In 1995 Craig made the request of UTC that, upon his death and with a gift which he would provide, the College create an award recognizing the powerful and passionate ministries of gay and lesbian persons throughout our church and beyond. This would be an opportunity to “honour those whose life’s work has been particularly distinguished in its clear embodiment of such central Gospel values as personal courage and integrity, life-affirming faith and spirituality, an unswerving commitment to social justice and a sustainable environment, and solidarity with those who are poor or marginalized.” It was also, unapologetically, a way in which to raise up gay and lesbian role models to give hope, particularly to young gays, lesbians, bisexuals and transgendered. UTC has chosen to name this award in memory of Craig for which, of course, we are most grateful.

When Craig first conceived of the award he had no idea that he would live long enough for the list of potential recipients to grow as long as it was – and will be for some time. However, when we heard that James Loney was to be this inaugural year’s recipient we knew that Craig would be so pleased, humbled even, considering the world-renowned faithful, courageous witness and, may I say, the social justice gravitas of Jim.

This week marks the first anniversary of Craig’s death.

For even a part of Craig’s spirit to live on in you through this award, James, is an honour for those of us who loved him.

Claude followed, speaking in his native French language, and described Craig’s feelings that the closet might kill him before HIV/AIDS. Craig was determined to lift up the potential of people of faith who were, or saw themselves as, marginalized as a result of their sexual orientation.

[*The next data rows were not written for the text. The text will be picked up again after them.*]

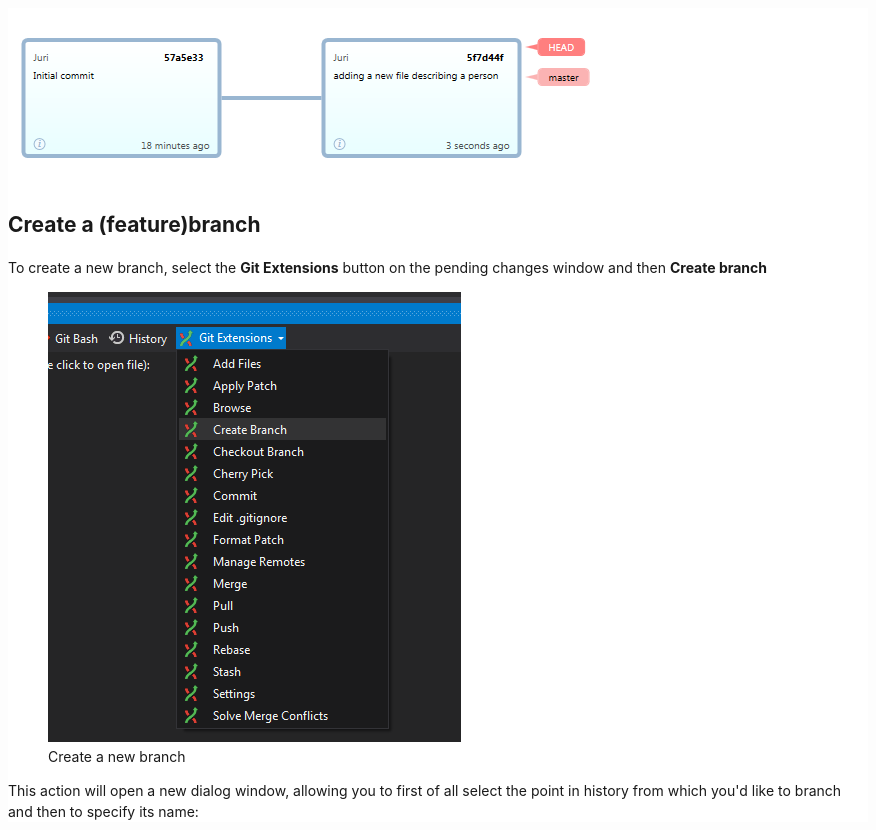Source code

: ![](/blog/assets/imgs/vsgit/gittree_afterperson.png)

## Create a (feature)branch

To create a new branch, select the **Git Extensions** button on the pending changes window and then **Create branch**

<figure class="image--medium">
    <img src="/blog/assets/imgs/vsgit/gscm_createbranch.png" />
    <figcaption>Create a new branch</figcaption>
</figure>

This action will open a new dialog window, allowing you to first of all select the point in history from which you'd like to branch and then to specify its name:

<figure class="image--medium">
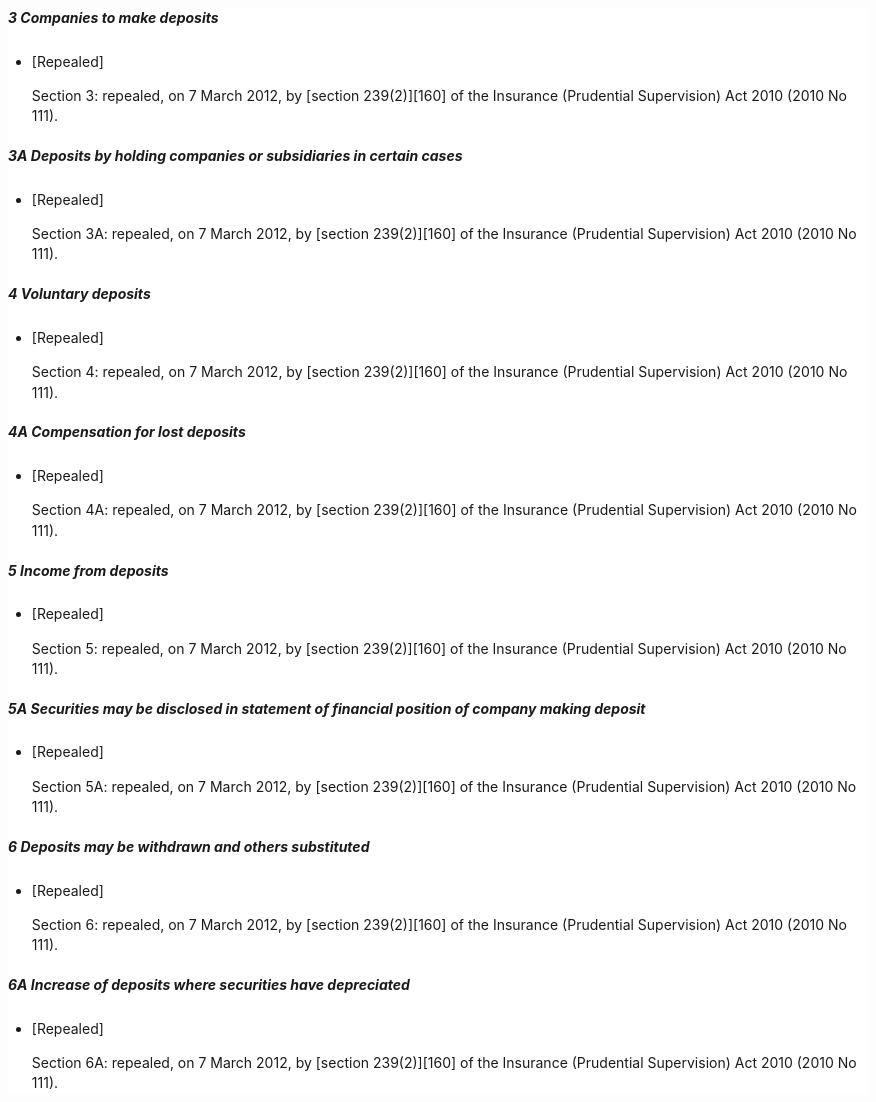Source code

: ##### 3 Companies to make deposits
    
*   \[Repealed\]
    
    Section 3: repealed, on 7 March 2012, by [section 239(2)][160] of the Insurance (Prudential Supervision) Act 2010 (2010 No 111).

##### 3A Deposits by holding companies or subsidiaries in certain cases
    
*   \[Repealed\]
    
    Section 3A: repealed, on 7 March 2012, by [section 239(2)][160] of the Insurance (Prudential Supervision) Act 2010 (2010 No 111).

##### 4 Voluntary deposits
    
*   \[Repealed\]
    
    Section 4: repealed, on 7 March 2012, by [section 239(2)][160] of the Insurance (Prudential Supervision) Act 2010 (2010 No 111).

##### 4A Compensation for lost deposits
    
*   \[Repealed\]
    
    Section 4A: repealed, on 7 March 2012, by [section 239(2)][160] of the Insurance (Prudential Supervision) Act 2010 (2010 No 111).

##### 5 Income from deposits
    
*   \[Repealed\]
    
    Section 5: repealed, on 7 March 2012, by [section 239(2)][160] of the Insurance (Prudential Supervision) Act 2010 (2010 No 111).

##### 5A Securities may be disclosed in statement of financial position of company making deposit
    
*   \[Repealed\]
    
    Section 5A: repealed, on 7 March 2012, by [section 239(2)][160] of the Insurance (Prudential Supervision) Act 2010 (2010 No 111).

##### 6 Deposits may be withdrawn and others substituted
    
*   \[Repealed\]
    
    Section 6: repealed, on 7 March 2012, by [section 239(2)][160] of the Insurance (Prudential Supervision) Act 2010 (2010 No 111).

##### 6A Increase of deposits where securities have depreciated
    
*   \[Repealed\]
    
    Section 6A: repealed, on 7 March 2012, by [section 239(2)][160] of the Insurance (Prudential Supervision) Act 2010 (2010 No 111).


[0]: http://www.legislation.govt.nz/act/public/1908/0105/latest/link.aspx?id=DLM195466
[1]: http://www.legislation.govt.nz/act/public/1908/0105/latest/whole.html#DLM169545
[2]: http://www.legislation.govt.nz/act/public/1908/0105/latest/whole.html#DLM169547
[3]: http://www.legislation.govt.nz/act/public/1908/0105/latest/whole.html#DLM169549
[4]: http://www.legislation.govt.nz/act/public/1908/0105/latest/whole.html#DLM169550
[5]: http://www.legislation.govt.nz/act/public/1908/0105/latest/whole.html#DLM169574
[6]: http://www.legislation.govt.nz/act/public/1908/0105/latest/whole.html#DLM169587
[7]: http://www.legislation.govt.nz/act/public/1908/0105/latest/whole.html#DLM169594
[8]: http://www.legislation.govt.nz/act/public/1908/0105/latest/whole.html#DLM169597
[9]: http://www.legislation.govt.nz/act/public/1908/0105/latest/whole.html#DLM169700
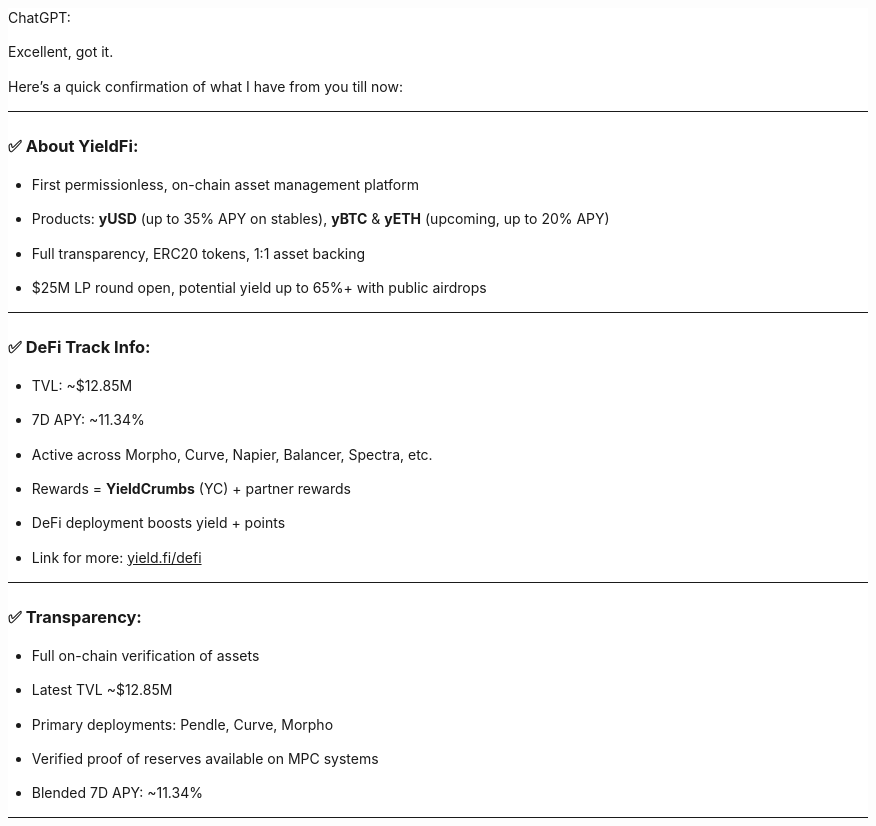 ChatGPT: 

Excellent, got it.

Here’s a quick confirmation of what I have from you till now:


---



### ✅ About YieldFi: 

 
- First permissionless, on-chain asset management platform
 
- Products: **yUSD**  (up to 35% APY on stables), **yBTC**  & **yETH**  (upcoming, up to 20% APY)
 
- Full transparency, ERC20 tokens, 1:1 asset backing
 
- $25M LP round open, potential yield up to 65%+ with public airdrops



---



### ✅ DeFi Track Info: 

 
- TVL: ~$12.85M
 
- 7D APY: ~11.34%
 
- Active across Morpho, Curve, Napier, Balancer, Spectra, etc.
 
- Rewards = **YieldCrumbs**  (YC) + partner rewards
 
- DeFi deployment boosts yield + points
 
- Link for more: [yield.fi/defi]()



---



### ✅ Transparency: 

 
- Full on-chain verification of assets
 
- Latest TVL ~$12.85M
 
- Primary deployments: Pendle, Curve, Morpho
 
- Verified proof of reserves available on MPC systems
 
- Blended 7D APY: ~11.34%



---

Even as laws in Quebec and Canada have evolved favourably there are still too many suicides, too much discrimination and homophobia. Claude said how proud he was of The United Church of Canada for its welcoming policies which remain light-years ahead of other faith communities, and that his love of Craig could be publicly honoured.

It was a wonderful afternoon, the award being only one part of the convocation ceremonies, and we met old friends, became acquainted with new ones, and felt Craig’s influence, presence even, as we often remarked, “Wouldn’t he have loved (this or that?)”

To my left: Claude, Jim and his partner Dan

I spoke to Mom this evening. Back home in Perth now she ran some errands today, trying to keep busy. As per a special request from Claude, she also laid flowers at Craig’s grave. It’s only six years ago this week that Dad was buried in the adjoining plot.

The first part of Mom’s May is full of memorable – most not happy – dates: Dad’s death on the 4th (six years ago), his burial a few days later, Craig’s death last year, his birthday (the 13th), his memorial service the next day, and burial on the 15th.

Saturday

I’ve added the picture of a bouquet I put together Saturday afternoon. They’ll be placed in Craig’s memory at the front of my church tomorrow. White irises were Craig’s favourite and I’ve added the Birds of Paradise because they reminded me of the flames of Pentectost, which we celebrate tomorrow.

Craig hated having his picture taken – hated it – but this was one he consented to with his late, beloved terrier Wesley. I took this picture of his picture along with a vase full of his favourite flower – the white iris.

I found this reference by Dominique to Craig’s award and am very happy to have another link of interest to put on my blog.

Tuesday, May 13

May 13 was Craig’s birthday. He would have been 53 today. On this day last year (which was a Sunday – Mother’s Day) my sister and brother-in-law, and my young niece and nephew, drove Mom and me to Montréal from Perth. Another sister and Joslyn and Claude were waiting for us. The next evening, the 14th, Craig’s memorial service was to be held.

Craig’s birthday…Mother’s Day…is it any wonder Mom wanted it low-key this past Sunday?